Collected data:
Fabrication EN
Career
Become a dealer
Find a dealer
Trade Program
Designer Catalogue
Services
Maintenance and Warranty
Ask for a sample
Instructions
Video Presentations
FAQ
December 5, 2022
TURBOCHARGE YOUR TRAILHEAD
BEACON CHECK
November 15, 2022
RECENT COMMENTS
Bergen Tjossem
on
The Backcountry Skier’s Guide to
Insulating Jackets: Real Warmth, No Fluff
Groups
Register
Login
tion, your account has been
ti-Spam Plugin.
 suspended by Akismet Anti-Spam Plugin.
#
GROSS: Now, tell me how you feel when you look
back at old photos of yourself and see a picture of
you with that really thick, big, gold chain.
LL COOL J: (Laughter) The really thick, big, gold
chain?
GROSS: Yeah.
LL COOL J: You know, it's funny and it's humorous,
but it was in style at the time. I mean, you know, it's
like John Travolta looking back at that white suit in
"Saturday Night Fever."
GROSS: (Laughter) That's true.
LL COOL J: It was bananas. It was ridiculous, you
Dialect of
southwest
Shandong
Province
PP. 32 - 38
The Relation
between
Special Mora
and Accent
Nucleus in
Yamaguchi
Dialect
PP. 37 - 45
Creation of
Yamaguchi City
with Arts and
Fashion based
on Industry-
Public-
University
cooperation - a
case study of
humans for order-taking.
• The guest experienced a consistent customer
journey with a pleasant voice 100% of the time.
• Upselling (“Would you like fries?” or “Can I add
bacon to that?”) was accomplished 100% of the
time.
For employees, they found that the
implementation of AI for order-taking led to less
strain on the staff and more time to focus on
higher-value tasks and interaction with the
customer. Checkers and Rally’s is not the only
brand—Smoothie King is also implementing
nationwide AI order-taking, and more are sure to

## Instruction
Duplicate each of the lines above, reproducing every one word for word.

## Exercise output
Fabrication EN
Career
Become a dealer
Find a dealer
Trade Program
Designer Catalogue
Services
Maintenance and Warranty
Ask for a sample
Instructions
Video Presentations
FAQ
December 5, 2022
TURBOCHARGE YOUR TRAILHEAD
BEACON CHECK
November 15, 2022
RECENT COMMENTS
Bergen Tjossem
on
The Backcountry Skier’s Guide to
Insulating Jackets: Real Warmth, No Fluff
Groups
Register
Login
tion, your account has been
ti-Spam Plugin.
 suspended by Akismet Anti-Spam Plugin.
#
GROSS: Now, tell me how you feel when you look
back at old photos of yourself and see a picture of
you with that really thick, big, gold chain.
LL COOL J: (Laughter) The really thick, big, gold
chain?
GROSS: Yeah.
LL COOL J: You know, it's funny and it's humorous,
but it was in style at the time. I mean, you know, it's
like John Travolta looking back at that white suit in
"Saturday Night Fever."
GROSS: (Laughter) That's true.
LL COOL J: It was bananas. It was ridiculous, you
Dialect of
southwest
Shandong
Province
PP. 32 - 38
The Relation
between
Special Mora
and Accent
Nucleus in
Yamaguchi
Dialect
PP. 37 - 45
Creation of
Yamaguchi City
with Arts and
Fashion based
on Industry-
Public-
University
cooperation - a
case study of
humans for order-taking.
• The guest experienced a consistent customer
journey with a pleasant voice 100% of the time.
• Upselling (“Would you like fries?” or “Can I add
bacon to that?”) was accomplished 100% of the
time.
For employees, they found that the
implementation of AI for order-taking led to less
strain on the staff and more time to focus on
higher-value tasks and interaction with the
customer. Checkers and Rally’s is not the only
brand—Smoothie King is also implementing
nationwide AI order-taking, and more are sure to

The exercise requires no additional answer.